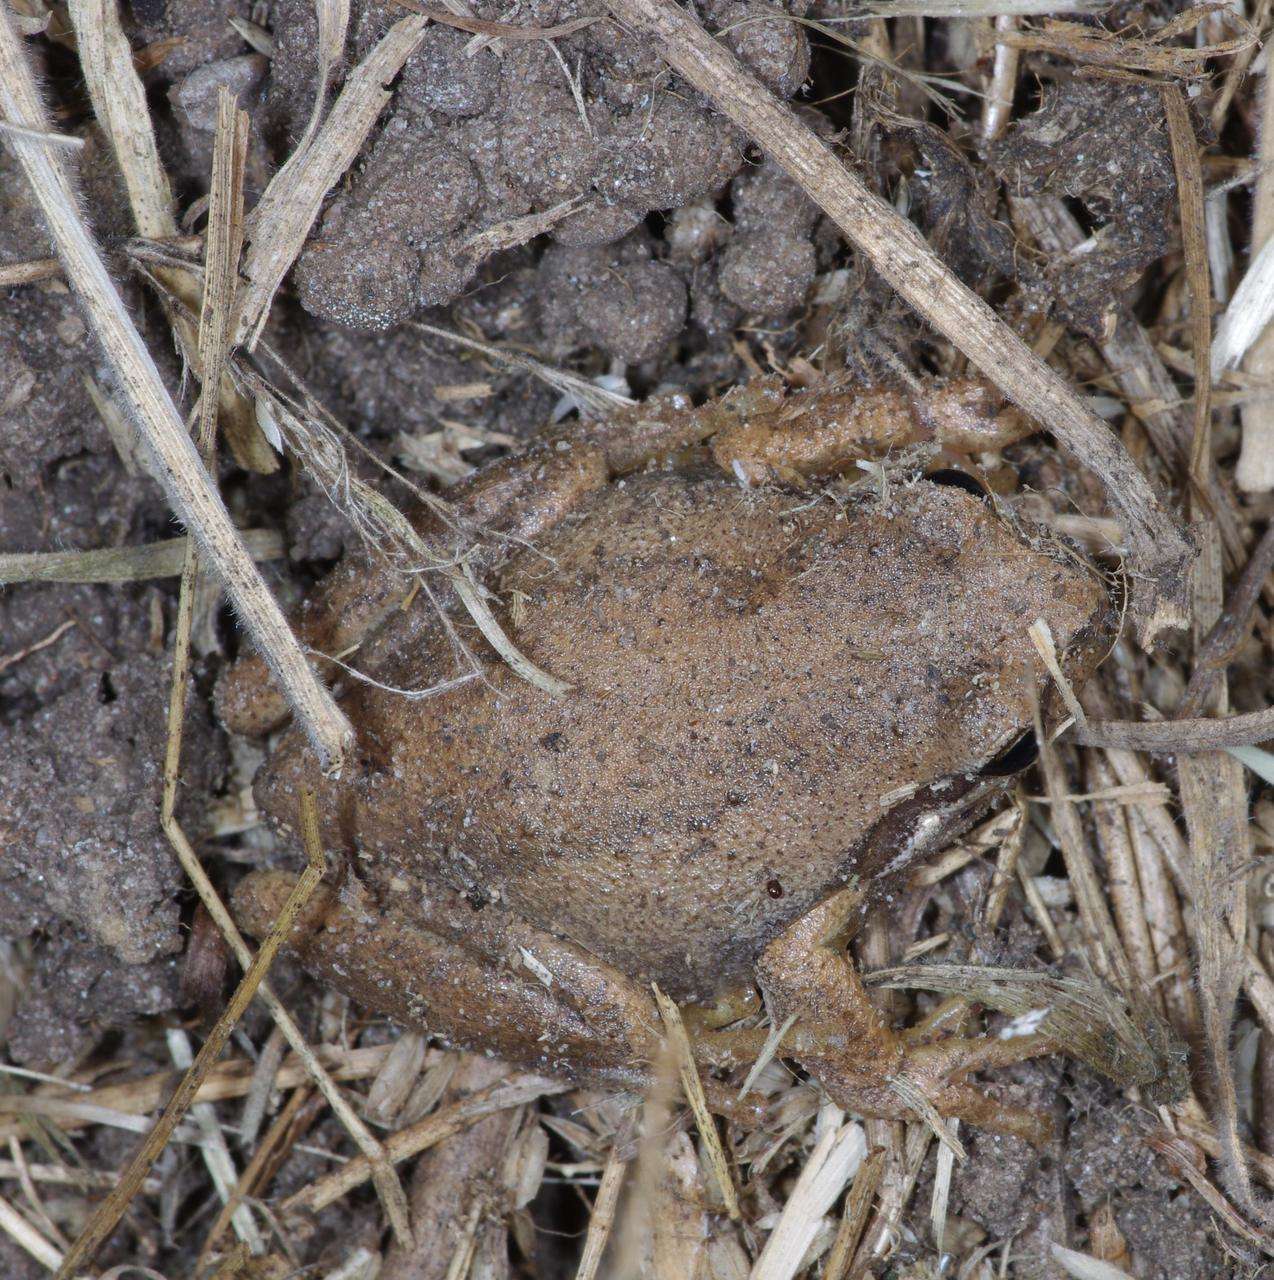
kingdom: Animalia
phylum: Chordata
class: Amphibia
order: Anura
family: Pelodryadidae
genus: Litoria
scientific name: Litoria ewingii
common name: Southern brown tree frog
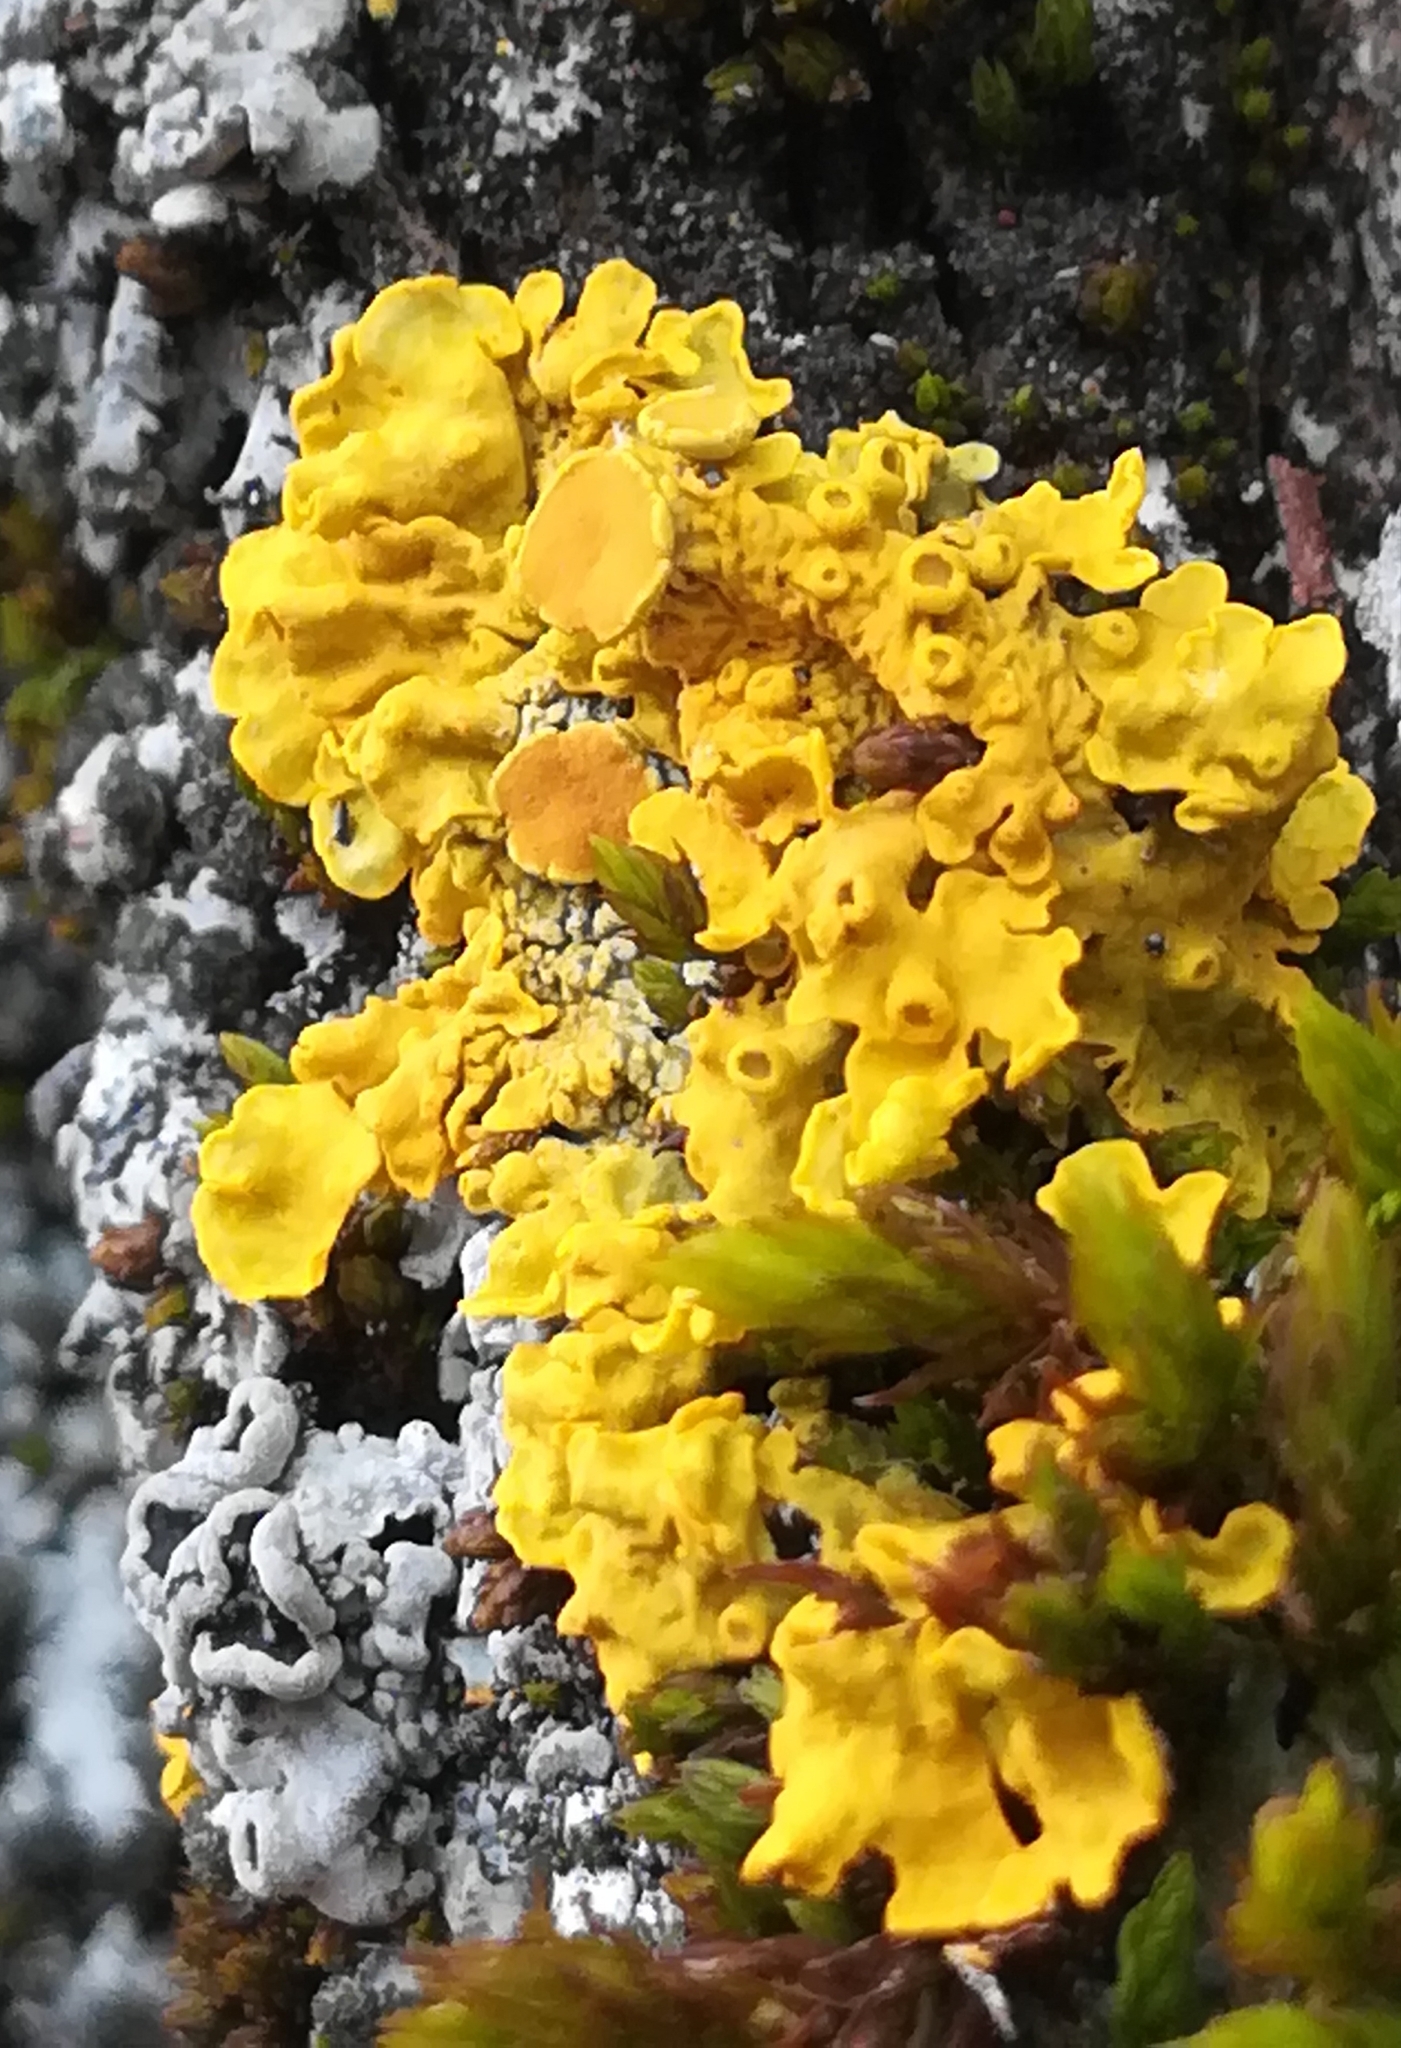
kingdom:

++++

### Exercise goal:
Reproduce every line of the listing above verbatim, omitting the pictures.

### Output of the task:
kingdom: Animalia
phylum: Chordata
class: Amphibia
order: Anura
family: Pelodryadidae
genus: Litoria
scientific name: Litoria ewingii
common name: Southern brown tree frog
kingdom:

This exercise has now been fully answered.